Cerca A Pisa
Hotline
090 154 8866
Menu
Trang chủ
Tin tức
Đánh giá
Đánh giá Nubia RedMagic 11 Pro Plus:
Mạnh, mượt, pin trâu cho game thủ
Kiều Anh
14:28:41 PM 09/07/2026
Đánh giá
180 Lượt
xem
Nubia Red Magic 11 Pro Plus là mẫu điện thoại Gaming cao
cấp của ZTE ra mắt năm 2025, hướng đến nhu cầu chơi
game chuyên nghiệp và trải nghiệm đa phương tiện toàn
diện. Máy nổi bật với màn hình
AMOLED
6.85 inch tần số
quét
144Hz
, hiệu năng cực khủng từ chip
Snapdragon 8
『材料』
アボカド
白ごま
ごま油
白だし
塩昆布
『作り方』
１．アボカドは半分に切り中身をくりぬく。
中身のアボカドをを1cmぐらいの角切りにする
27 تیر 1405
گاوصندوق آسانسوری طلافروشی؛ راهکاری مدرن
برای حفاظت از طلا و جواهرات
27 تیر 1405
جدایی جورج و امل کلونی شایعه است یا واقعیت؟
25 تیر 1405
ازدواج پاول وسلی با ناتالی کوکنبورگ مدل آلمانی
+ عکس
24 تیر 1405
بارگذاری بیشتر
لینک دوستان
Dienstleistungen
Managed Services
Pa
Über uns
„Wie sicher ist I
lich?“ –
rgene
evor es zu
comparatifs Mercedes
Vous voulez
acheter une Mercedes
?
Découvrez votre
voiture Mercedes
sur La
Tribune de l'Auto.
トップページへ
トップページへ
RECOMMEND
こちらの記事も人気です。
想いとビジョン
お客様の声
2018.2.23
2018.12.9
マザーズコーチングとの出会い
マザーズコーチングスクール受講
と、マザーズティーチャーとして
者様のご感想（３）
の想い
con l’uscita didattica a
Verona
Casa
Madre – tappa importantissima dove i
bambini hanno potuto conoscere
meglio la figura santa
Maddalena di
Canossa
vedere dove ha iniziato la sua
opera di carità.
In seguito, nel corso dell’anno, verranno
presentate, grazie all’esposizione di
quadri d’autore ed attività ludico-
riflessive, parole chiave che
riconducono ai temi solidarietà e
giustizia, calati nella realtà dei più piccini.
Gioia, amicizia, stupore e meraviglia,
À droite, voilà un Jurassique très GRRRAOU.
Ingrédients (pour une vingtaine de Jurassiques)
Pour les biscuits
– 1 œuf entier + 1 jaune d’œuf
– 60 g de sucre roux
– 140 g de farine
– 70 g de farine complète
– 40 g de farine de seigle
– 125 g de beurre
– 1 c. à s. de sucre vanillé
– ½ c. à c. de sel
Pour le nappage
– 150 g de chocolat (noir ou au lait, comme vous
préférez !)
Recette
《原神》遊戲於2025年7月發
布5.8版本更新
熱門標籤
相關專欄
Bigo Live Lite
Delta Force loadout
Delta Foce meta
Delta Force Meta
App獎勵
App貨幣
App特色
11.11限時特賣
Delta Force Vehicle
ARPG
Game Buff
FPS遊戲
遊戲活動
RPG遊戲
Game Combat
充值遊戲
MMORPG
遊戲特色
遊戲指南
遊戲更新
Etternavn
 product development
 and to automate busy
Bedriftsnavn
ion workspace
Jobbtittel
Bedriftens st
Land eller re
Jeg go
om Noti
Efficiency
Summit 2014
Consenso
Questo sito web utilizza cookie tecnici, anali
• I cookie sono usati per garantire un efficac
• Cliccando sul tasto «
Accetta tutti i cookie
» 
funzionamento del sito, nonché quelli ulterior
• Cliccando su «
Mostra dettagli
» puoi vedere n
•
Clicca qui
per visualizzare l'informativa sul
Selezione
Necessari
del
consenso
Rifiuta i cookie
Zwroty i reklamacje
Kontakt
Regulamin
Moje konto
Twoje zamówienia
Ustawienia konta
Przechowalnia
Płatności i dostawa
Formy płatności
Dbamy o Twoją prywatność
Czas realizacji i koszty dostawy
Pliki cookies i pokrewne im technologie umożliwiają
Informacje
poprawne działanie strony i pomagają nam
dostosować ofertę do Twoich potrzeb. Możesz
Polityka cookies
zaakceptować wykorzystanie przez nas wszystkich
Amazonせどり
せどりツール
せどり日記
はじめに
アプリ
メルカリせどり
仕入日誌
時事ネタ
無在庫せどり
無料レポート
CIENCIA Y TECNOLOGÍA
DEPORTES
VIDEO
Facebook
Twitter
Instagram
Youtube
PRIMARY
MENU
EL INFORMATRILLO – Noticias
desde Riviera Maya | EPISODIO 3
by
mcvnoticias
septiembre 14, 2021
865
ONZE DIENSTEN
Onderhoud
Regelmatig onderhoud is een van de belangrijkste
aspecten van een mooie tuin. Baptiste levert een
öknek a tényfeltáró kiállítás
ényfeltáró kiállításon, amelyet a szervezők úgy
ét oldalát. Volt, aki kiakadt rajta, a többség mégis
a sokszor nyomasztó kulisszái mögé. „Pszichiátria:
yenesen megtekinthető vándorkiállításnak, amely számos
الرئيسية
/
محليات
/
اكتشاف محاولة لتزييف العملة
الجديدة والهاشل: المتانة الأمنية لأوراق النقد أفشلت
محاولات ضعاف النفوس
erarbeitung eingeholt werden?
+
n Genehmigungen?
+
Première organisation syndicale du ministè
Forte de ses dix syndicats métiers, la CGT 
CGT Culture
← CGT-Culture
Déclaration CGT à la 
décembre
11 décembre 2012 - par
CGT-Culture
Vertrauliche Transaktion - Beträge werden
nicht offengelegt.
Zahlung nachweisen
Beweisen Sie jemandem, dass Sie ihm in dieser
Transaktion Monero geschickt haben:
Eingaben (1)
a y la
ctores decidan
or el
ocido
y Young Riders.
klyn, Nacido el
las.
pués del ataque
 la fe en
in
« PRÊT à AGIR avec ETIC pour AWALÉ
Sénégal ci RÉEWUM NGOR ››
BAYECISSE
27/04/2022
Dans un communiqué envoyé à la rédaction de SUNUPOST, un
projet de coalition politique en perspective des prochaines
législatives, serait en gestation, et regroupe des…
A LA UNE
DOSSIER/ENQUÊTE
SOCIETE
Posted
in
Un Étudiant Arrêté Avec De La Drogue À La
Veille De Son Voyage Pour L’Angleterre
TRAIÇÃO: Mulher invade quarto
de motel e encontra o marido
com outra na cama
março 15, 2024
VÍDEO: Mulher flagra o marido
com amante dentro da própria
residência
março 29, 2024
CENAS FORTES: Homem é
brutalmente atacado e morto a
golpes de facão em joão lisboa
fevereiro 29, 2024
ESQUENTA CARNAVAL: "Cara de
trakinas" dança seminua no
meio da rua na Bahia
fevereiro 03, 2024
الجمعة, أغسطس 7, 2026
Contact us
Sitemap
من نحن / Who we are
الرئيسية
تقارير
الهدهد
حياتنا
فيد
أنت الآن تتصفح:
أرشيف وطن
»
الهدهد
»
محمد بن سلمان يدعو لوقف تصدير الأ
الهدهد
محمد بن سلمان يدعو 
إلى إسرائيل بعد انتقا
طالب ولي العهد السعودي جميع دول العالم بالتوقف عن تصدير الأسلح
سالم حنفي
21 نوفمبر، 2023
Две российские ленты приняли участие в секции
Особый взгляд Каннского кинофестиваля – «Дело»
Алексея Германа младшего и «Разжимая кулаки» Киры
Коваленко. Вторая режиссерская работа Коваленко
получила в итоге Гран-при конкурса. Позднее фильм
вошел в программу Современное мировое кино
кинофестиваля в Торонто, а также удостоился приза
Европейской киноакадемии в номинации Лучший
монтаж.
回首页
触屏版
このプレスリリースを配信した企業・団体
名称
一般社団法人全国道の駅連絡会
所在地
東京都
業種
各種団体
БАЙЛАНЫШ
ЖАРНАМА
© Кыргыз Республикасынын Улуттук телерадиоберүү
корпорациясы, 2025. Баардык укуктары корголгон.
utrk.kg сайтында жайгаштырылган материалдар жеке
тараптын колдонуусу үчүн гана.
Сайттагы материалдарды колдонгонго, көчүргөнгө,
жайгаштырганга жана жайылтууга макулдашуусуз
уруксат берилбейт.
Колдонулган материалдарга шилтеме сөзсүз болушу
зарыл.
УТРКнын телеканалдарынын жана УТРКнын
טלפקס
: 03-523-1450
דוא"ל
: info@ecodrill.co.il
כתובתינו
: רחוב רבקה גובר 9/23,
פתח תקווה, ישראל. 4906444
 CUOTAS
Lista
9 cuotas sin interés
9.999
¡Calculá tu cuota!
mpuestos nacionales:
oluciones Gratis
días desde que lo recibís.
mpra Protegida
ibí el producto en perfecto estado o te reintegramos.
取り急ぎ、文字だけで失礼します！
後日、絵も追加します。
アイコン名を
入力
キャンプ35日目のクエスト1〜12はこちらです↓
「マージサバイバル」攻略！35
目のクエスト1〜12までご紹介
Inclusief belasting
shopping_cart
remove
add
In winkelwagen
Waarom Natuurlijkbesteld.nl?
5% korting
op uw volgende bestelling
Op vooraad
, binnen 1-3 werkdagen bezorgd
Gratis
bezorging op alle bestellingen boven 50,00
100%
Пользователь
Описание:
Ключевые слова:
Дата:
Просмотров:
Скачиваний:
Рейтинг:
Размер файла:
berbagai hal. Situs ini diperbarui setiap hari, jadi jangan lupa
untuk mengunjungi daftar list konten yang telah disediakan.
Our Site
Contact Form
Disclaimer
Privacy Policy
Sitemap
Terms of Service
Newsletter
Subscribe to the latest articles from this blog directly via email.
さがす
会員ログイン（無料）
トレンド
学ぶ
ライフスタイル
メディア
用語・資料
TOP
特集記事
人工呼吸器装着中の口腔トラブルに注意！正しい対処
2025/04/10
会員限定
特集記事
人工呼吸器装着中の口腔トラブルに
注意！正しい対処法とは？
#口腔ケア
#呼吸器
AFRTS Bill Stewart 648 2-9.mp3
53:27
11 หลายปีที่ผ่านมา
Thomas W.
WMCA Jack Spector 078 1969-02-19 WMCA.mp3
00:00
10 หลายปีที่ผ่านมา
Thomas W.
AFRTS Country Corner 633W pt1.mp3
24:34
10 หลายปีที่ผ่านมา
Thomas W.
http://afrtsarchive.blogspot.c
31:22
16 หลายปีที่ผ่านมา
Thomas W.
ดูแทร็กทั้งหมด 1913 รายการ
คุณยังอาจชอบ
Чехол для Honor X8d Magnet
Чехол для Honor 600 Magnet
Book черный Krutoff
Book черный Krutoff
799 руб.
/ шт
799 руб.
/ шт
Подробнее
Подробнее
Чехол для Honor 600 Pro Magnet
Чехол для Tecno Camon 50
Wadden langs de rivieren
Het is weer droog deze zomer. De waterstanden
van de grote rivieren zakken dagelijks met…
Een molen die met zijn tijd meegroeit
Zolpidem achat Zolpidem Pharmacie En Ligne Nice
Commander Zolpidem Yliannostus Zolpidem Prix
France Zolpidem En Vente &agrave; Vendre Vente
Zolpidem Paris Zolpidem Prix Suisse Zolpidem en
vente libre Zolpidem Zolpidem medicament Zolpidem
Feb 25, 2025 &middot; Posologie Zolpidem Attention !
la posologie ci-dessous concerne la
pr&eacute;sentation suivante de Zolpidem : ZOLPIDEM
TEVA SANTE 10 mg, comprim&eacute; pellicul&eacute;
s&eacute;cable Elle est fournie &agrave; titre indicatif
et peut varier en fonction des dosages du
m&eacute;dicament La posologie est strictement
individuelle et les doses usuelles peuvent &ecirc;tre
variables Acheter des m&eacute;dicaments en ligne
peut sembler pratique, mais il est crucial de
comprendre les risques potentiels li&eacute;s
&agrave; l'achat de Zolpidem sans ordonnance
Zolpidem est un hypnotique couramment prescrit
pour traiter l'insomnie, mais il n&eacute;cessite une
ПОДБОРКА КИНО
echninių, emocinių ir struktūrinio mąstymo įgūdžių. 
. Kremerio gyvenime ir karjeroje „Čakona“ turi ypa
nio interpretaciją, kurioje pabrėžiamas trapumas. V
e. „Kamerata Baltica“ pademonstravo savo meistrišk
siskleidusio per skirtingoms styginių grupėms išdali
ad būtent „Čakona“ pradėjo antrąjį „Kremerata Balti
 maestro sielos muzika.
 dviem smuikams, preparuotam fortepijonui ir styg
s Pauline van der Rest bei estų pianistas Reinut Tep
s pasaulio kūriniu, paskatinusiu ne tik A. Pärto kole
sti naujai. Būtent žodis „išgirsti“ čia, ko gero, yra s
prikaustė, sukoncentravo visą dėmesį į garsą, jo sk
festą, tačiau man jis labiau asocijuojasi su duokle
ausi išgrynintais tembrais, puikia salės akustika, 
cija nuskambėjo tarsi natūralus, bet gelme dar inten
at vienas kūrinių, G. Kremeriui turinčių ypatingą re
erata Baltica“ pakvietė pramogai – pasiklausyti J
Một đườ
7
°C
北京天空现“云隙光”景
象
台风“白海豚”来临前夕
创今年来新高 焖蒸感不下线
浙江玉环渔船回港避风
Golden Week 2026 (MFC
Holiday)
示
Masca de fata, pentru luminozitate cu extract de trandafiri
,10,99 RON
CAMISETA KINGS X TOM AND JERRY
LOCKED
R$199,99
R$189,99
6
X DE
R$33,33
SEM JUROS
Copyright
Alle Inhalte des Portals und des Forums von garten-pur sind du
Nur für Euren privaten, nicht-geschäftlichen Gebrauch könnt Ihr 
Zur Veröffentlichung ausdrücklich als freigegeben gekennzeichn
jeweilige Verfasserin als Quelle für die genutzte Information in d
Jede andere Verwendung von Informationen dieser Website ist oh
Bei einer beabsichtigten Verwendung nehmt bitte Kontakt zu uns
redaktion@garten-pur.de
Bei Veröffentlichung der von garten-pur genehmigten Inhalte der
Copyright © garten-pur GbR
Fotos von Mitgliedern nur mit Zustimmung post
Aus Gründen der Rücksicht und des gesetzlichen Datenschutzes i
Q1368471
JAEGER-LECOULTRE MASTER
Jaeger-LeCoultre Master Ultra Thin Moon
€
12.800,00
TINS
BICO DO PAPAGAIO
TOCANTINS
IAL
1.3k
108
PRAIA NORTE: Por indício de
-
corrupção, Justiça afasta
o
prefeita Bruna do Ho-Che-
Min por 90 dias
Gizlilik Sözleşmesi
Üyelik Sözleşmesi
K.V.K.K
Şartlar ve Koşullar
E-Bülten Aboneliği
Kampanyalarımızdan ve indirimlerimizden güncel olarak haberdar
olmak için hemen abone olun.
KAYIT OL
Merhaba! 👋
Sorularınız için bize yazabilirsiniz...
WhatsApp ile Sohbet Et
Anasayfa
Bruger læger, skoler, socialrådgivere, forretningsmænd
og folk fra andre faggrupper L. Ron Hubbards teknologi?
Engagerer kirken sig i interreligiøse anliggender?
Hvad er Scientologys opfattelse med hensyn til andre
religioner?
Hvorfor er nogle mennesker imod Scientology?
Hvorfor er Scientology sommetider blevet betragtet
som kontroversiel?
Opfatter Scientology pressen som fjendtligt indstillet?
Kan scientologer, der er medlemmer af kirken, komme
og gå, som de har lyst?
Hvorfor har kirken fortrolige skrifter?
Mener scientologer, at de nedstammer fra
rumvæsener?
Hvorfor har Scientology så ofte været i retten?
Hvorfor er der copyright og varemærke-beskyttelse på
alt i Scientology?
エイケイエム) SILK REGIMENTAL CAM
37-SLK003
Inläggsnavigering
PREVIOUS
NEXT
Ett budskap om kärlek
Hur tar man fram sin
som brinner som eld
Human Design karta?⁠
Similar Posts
□ □ □ □
**REQUEST:**
Check the data for lines with "peut" and give only their number.

**SOLUTION FOR THIS TASK:**
2